Vertical farms are the new agricultural frontier: modern systems use up to 98% less water compared to traditional farming techniques. Neither weeds nor bugs can get into the sealed unit, so there’s no need for pesticides or herbicides, and production can’t be derailed by drought or floods. (via Dense Discovery)
Too Much Of A Good Thing
Microsoft’s Work Trend Index 2023 reveals sad numbers, and a new buzzword: digital debt.
We’re all carrying digital debt: the inflow of data, emails, meetings, and notifications has outpaced humans’ ability to process it all. And the pace of work is only intensifying. Everything feels important, so we spend our workdays trying to get out of the red. Nearly 2 in 3 people (64%) say they struggle with having the time and energy to do their job—and those people are 3.5x more likely to also struggle with innovation and strategic thinking. And nearly 2 in 3 leaders (60%) are already feeling the effects, saying that a lack of innovation or breakthrough ideas on their teams is a concern. There are only so many minutes in the day—and every minute we spend managing this digital debt is a minute not spent on the creative work that leads to innovation. In a world where creativity is the new productivity, digital debt is more than an inconvenience—it’s impacting business.
People are spending so much time communicating with others that they have little heads-down time to actually do work.
42% of the workday of those surveyed was spent in Teams, either Teams Meetings or Teams Chat.
This is lunacy.
I don’t think this should be considered ‘digital debt’, a term that suggests it can be paid back, in some way. Better to consider it as a tax, or in public health terms, a disease.

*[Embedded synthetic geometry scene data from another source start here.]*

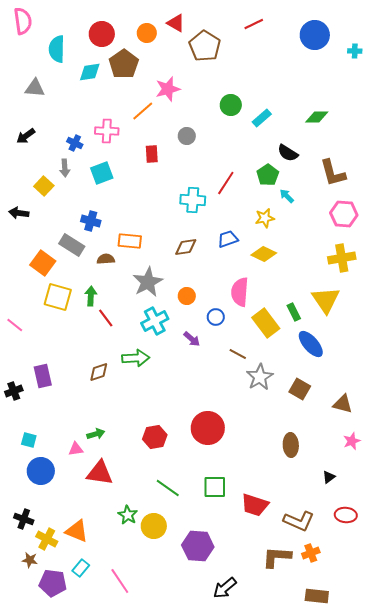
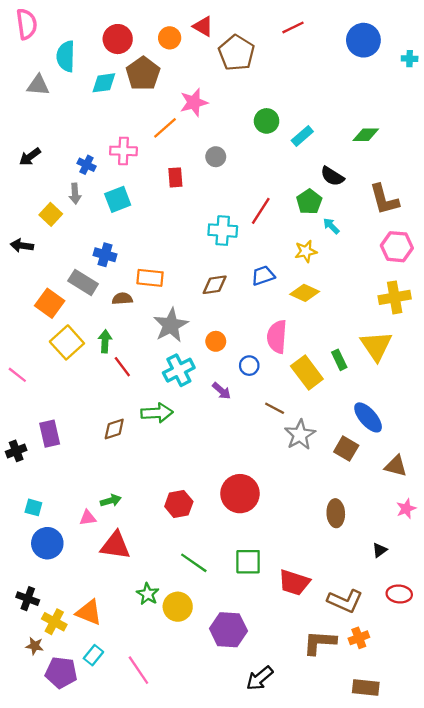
gray triangle: (35, 88) -> (38, 85), moved
yellow square: (58, 297) -> (67, 342), turned 32
blue ellipse: (311, 344) -> (368, 417), moved

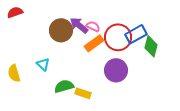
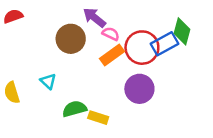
purple arrow: (79, 25) -> (94, 18), moved
green diamond: (151, 46) -> (182, 31), moved

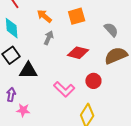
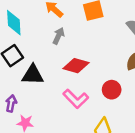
red diamond: (78, 53) -> (76, 66), moved

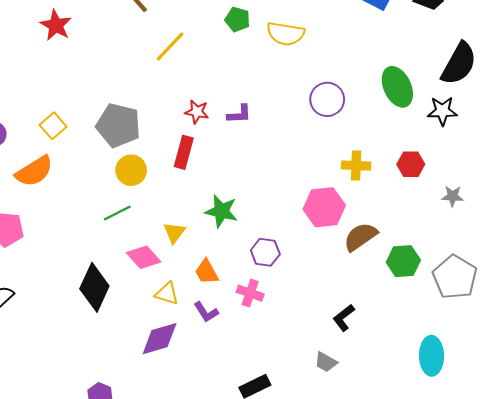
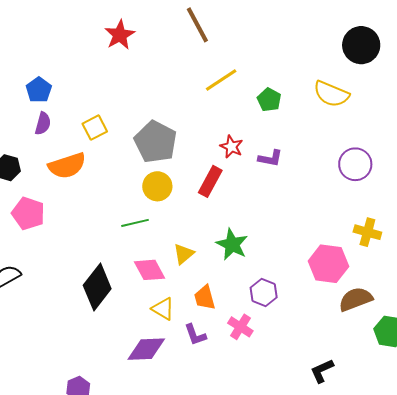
green pentagon: (238, 19) -> (269, 100), moved

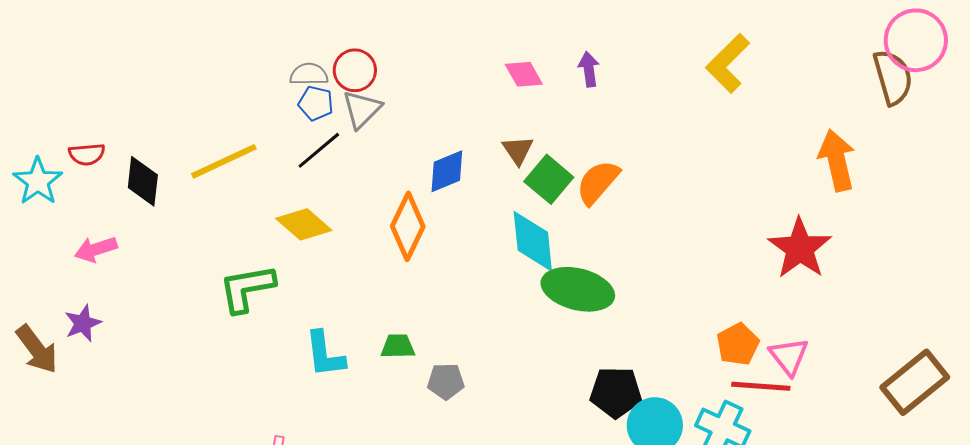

There is copious research to show that companies should be much more deliberate in communications policy. As one example, as I wrote recently in True Async:
On a personal level, we are fighting for time. One way to think about it in the work context is the distinction between me-time and we-time:
Me-time is when individuals are focused on deep work -- writing, thinking, programming, planning, designing -- it's just someone working alone with the tools and artifacts of their trade.
We-time is when we are involved in communications with others -- meetings, calls, and working sessions; 1:1 or 1:many -- where the focus of the participants is split between the topic at issue (like discussing a project) and the many social aspects of the interaction (negotiation, arguing for and against ideas or propositions, establishing how the project will impact the project participants, and other social aspects of the topic at issue).
Clearly, organizations have a strong incentive to counter the trend of time poverty, help workers concentrate on me-time, and drastically minimize we-time. But how?
Researchers Christoph Riedl and Anita Williams Woolley make a clear case for collectively defending me-time at the organizational level. The key is 'burstiness': a regime concentrating as much communication into as narrow a timeframe as possible:
Our research suggests that such bursts of rapid-fire communications, with longer periods of silence in between, are hallmarks of successful teams. Those silent periods are when team members often form and develop their ideas — deep work that may generate the next steps in a project or the solution to a challenge faced by the group. Bursts, in turn, help to focus energy, develop ideas, and achieve closure on specific questions, thus enabling team members to move on to the next challenge.
Note that their argument is not a one-sided defense of individual me-time (a case I made in Fighting for Time). Instead, they observe that bursty communications are characteristic of high-performing teams. It's about the network effects of the group adopting a shared mindset about cramming as much communication as possible into a small window, where everyone is available and reacting to others' comments, questions, and concerns, making agreements, and moving ahead.